Just as America did when it occupied Iraq in April 2003 by bringing Ahmed Chalabi and appointing Iyad Allawi, Ibrahim al-Jafri, Nouri al-Maliki, Haider al-Abadi, Adel Abdul Mahdi, Mustafa al-Kadhimi, and now Mohammed al-Sudani, after its military rule of Iraq with Garner and Bremer, Britain began on that day in Aden the task of searching and investigating for someone to take over the rule from its hand in Aden, far from anyone who had a connection with America’s plans coming from Sana’a. Britain welcomed the formation of the National Front, and its separation from the Liberation Front, which had a connection with Egyptian intelligence, and secretly invited them to meet its delegation in Geneva, Switzerland, from November 20 until the morning of November 30, 1967, in accordance with its 1964 decision to withdraw from the Aden colony within four years.
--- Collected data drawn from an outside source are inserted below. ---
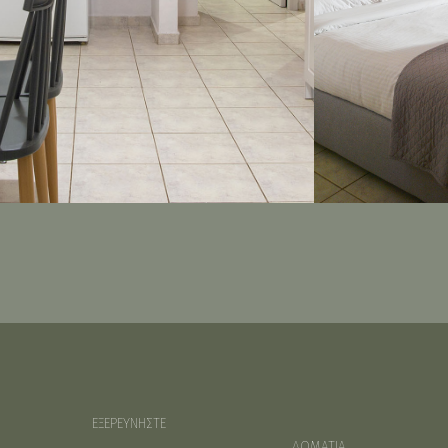
ΕΞΕΡΕΥΝΗΣΤΕ
ΔΩΜΑΤΙΑ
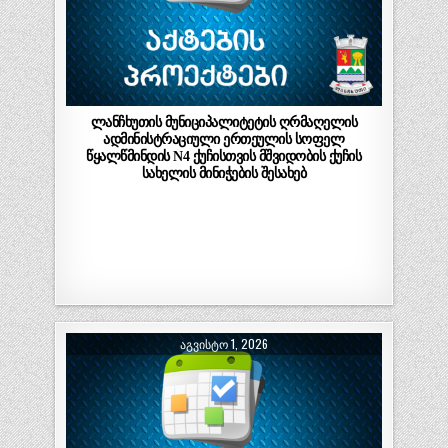
ლანჩხუთის მუნიციპალიტეტის ღრმაღელის
ადმინისტრაციული ერთეულის სოფელ
წყალწმინდის N4 ქუჩისთვის მშვიდობის ქუჩის
სახელის მინიჭების შესახებ
ᲐᲒᲕᲘᲡᲢᲝ 1, 2026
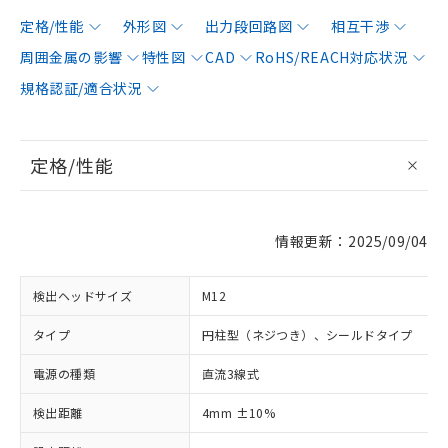
定格/性能
外形図
出力段回路図
相互干渉
周囲金属の影響
特性図
CAD
RoHS/REACH対応状況
規格認証/適合状況
定格/性能
情報更新：2025/09/04
検出ヘッドサイズ
M12
タイプ
円柱型（ネジつき）、シールドタイプ
電源の種類
直流3線式
検出距離
4mm ±10%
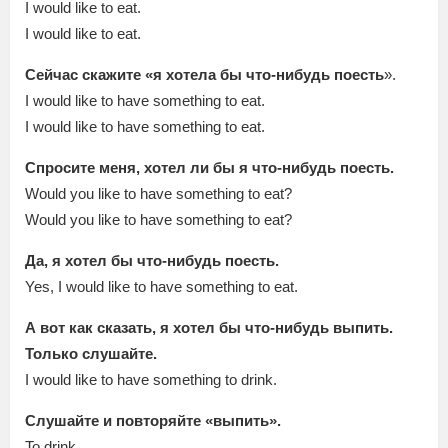
I would like to eat.
I would like to eat.
Сейчас скажите «я хотела бы что-нибудь поесть
».
I would like to have something to eat.
I would like to have something to eat.
Спросите меня, хотел ли бы я что-нибудь поесть.
Would you like to have something to eat?
Would you like to have something to eat?
Да, я хотел бы что-нибудь поесть.
Yes, I would like to have something to eat.
А вот как сказать, я хотел бы что-нибудь выпить.
Только слушайте.
I would like to have something to drink.
Слушайте и повторяйте «выпить».
To drink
The slogans calling for the expulsion of British colonialism from Aden and southern Yemen could not last more than a short time, until the minutes of the meetings between the National Front delegation and the British delegation, headed by Shackleton, in Geneva, Switzerland, were revealed and made public.
On December 19, 1962, America recognized the Sana’a regime, and Britain did the same for the Aden regime. Britain refrained from recognizing the Sana'a regime until the mid-1970s.
So, Britain and America are the two parties vying for control of Yemen, hiding behind the regimes in both Sana’a and Aden, manipulated by their regional tools in both Cairo and Riyadh. All this conflict is to prevent the Khilafah (Caliphate) from returning to the global political scene again!! That is what the West has planned for hundreds of years with a hundred projects to divide the Khilafah.
Yemen’s strategic location overlooking two vital sea lanes—the Arabian Sea and the Red Sea—and its position south of Makkah and Madinah, coupled with the fact that its people were described by the Prophet Muhammad (saw) as possessing faith and wisdom, made it a target for control following the shift in the global order. With the demise of the Khilafah and the emergence of a new world order, Yemen became a prize to be dominated, its people caught in the crossfire of the new international powers. As a result of these struggles for control, Britain held sway over both northern and southern Yemen until the rise of the Houthis in Sana’a and the Southern Movement in Aden. The United States, it was believed, planned to utilize these movements to diminish British control over Yemen.
Is it possible for the people of Yemen to reconsider the ongoing conflict that has raged throughout Yemen for six decades, to reassess the two systems that were established in each of Sana’a and Aden, and to refrain from being local agents serving the two international parties vying for power over them? We hope so.